With credits like Game of Thrones, Succession and The Affair under his belt, TV Director Mark Mylod turns to feature film-making in the form of genre-defying hit, The Menu.
Led by a career-best Ralph Fienes, the cast is stacked. Anya Taylor-Joy and Nicholas Hoult bear the brunt of the dramatic weight but do so with ease and they are both a delight. Hoult especially is giddily entertaining as irritatingly pretentious foody Tyler and bounces off Taylor-Joy’s eye-rolling Margot wonderfully. Filling in the gaps we have a seldom-seen but always charming John Leguizamo who’s enjoyed a bit of a late 2022 revival with this and Violent Night padding out his filmography. Each and every cast member brings their A-Game and there isn’t a weak link. When you have acting giants like Fienes in the room, there has to be a level of inspiration there that simply can’t be taught. However, Fienes steals the show as the quietly intimidating, jaded Chef Slowik. His ominous presence weighs heavily on the characters populating the isolated restaurant (in which 90% of the film takes place) and that same dread bleeds out of the screen to infect the audience. It’s a flawless turn from the master of menace.

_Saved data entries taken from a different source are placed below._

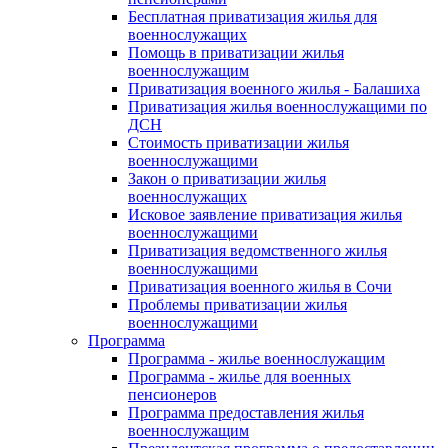
Бесплатная приватизация жилья для
военнослужащих
Помощь в приватизации жилья
военнослужащим
Приватизация военного жилья - Балашиха
Приватизация жилья военнослужащими по
ДСН
Стоимость приватизации жилья
военнослужащими
Закон о приватизации жилья
военнослужащих
Исковое заявление приватизация жилья
военнослужащими
Приватизация ведомственного жилья
военнослужащими
Приватизация военного жилья в Сочи
Проблемы приватизации жилья
военнослужащими
Программа
Программа - жилье военнослужащим
Программа - жилье для военных
пенсионеров
Программа предоставления жилья
военнослужащим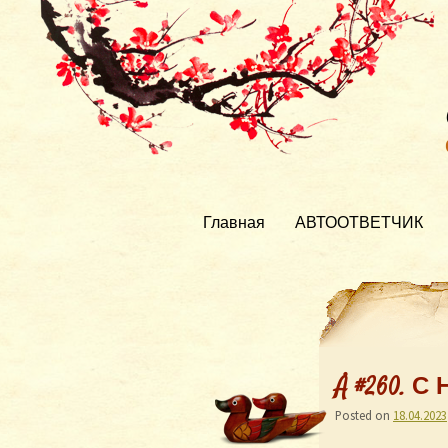
Главная
АВТООТВЕТЧИК
Å #260. С
Posted on
18.04.2023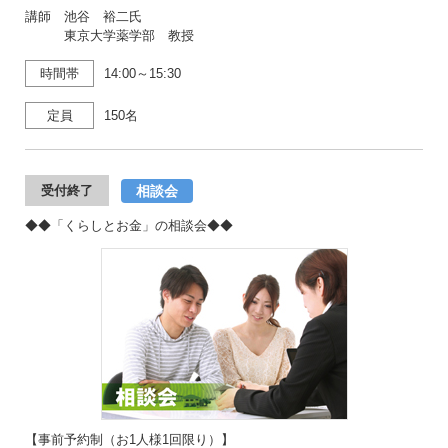
講師 池谷 裕二氏
東京大学薬学部 教授
時間帯
14:00～15:30
定員
150名
相談会
受付終了
◆◆「くらしとお金」の相談会◆◆
【事前予約制（お1人様1回限り）】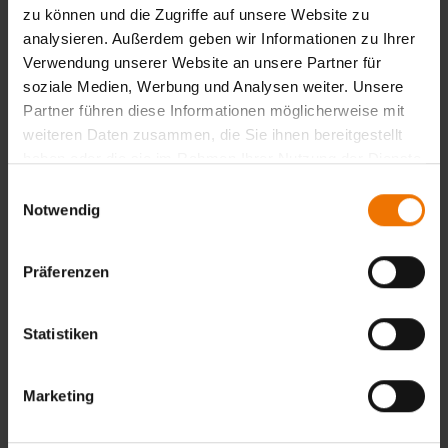
Rohrleitungsbau: Unsere Leistungen in Schweißtechnik,
zu können und die Zugriffe auf unsere Website zu
Werkstoffprüfung, Ausbildung, Beratung sowie Forschung
analysieren. Außerdem geben wir Informationen zu Ihrer
und Innovation sorgen für die nötige Sicherheit, Effizienz
Verwendung unserer Website an unsere Partner für
und Zukunftsfähigkeit Ihrer Projekte.
soziale Medien, Werbung und Analysen weiter. Unsere
Partner führen diese Informationen möglicherweise mit
Windenergie – Sicherheit und Qualität im
weiteren Daten zusammen, die Sie ihnen bereitgestellt
Turmbau
haben oder die sie im Rahmen Ihrer Nutzung der Dienste
gesammelt haben.
Einwilligungsauswahl
Notwendig
Wasserstoff & Druckgeräte – Sicherheit nach
DGRL und AD 2000
Präferenzen
Rohrleitungsbau – Infrastruktur für die
Energiewende
Statistiken
Kavernentechnik – Speicher der Zukunft
Marketing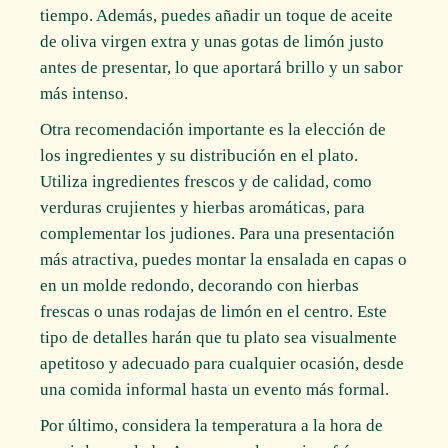
tiempo. Además, puedes añadir un toque de aceite
de oliva virgen extra y unas gotas de limón justo
antes de presentar, lo que aportará brillo y un sabor
más intenso.
Otra recomendación importante es la elección de
los ingredientes y su distribución en el plato.
Utiliza ingredientes frescos y de calidad, como
verduras crujientes y hierbas aromáticas, para
complementar los judiones. Para una presentación
más atractiva, puedes montar la ensalada en capas o
en un molde redondo, decorando con hierbas
frescas o unas rodajas de limón en el centro. Este
tipo de detalles harán que tu plato sea visualmente
apetitoso y adecuado para cualquier ocasión, desde
una comida informal hasta un evento más formal.
Por último, considera la temperatura a la hora de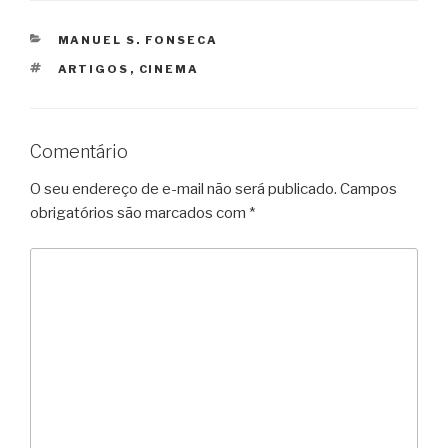
CATEGORIAS
MANUEL S. FONSECA
TAGS
ARTIGOS
,
CINEMA
Comentário
O seu endereço de e-mail não será publicado.
Campos
obrigatórios são marcados com
*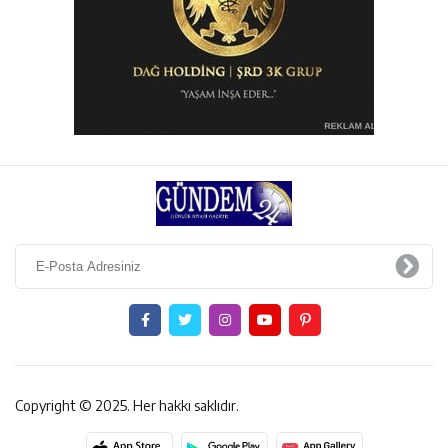
Copyright © 2025. Her hakkı saklıdır.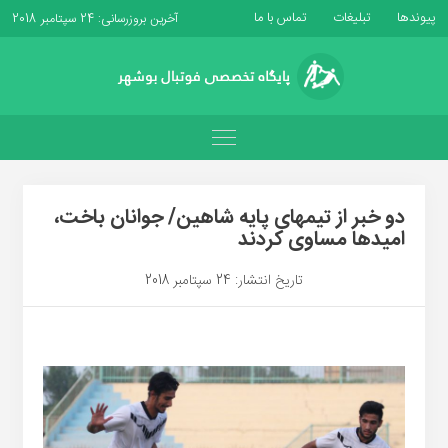
پیوندها
تبلیغات
تماس با ما
آخرین بروزرسانی: 24 سپتامبر 2018
دو خبر از تیمهای پایه شاهین/ جوانان باخت،
امیدها مساوی کردند
تاریخ انتشار: 24 سپتامبر 2018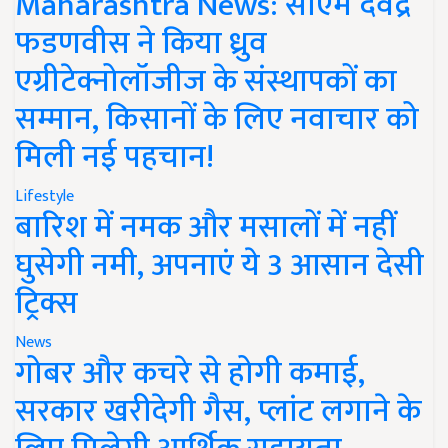
Maharashtra News: सीएम देवेंद्र
फडणवीस ने किया ध्रुव
एग्रीटेक्नोलॉजीज के संस्थापकों का
सम्मान, किसानों के लिए नवाचार को
मिली नई पहचान!
Lifestyle
बारिश में नमक और मसालों में नहीं
घुसेगी नमी, अपनाएं ये 3 आसान देसी
ट्रिक्स
News
गोबर और कचरे से होगी कमाई,
सरकार खरीदेगी गैस, प्लांट लगाने के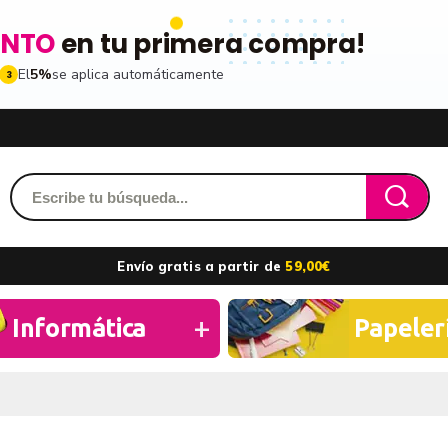
ENTO
en tu primera compra!
El
5%
se aplica automáticamente
3
Acced
dido y accede a tu historial
Envío gratis a partir de
59,00€
les
ribiéndote a nuestro boletin
Recordarme
Informática
Papeler
ros
n toda la gama de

Tonally the film shifts regularly between comedic beats, character detail and shocking reveals. This unpredictability is what makes it so compelling. It’s impossible to know where it’s going next and trying to outwit it would be a futile endeavour. The writing from Seth Reiss and Will Tracy does enough to flesh out the characters while avoiding clunky exposition. We know just enough to understand their motivations and their various reasons for being there save for one point in the final act which could’ve benefitted from an additional scene or two to further explore the idea. On the whole though, it’s a slick and lean script which, coupled with efficient and effective directing, puts the runtime at a refreshing 147 minutes.
Ruling – To dwell too much on plot is to wander dangerously close to spoiler territory. Suffice to say you’ll come away from this film having experienced the full spectrum of emotion as well as a truly original piece of film-making.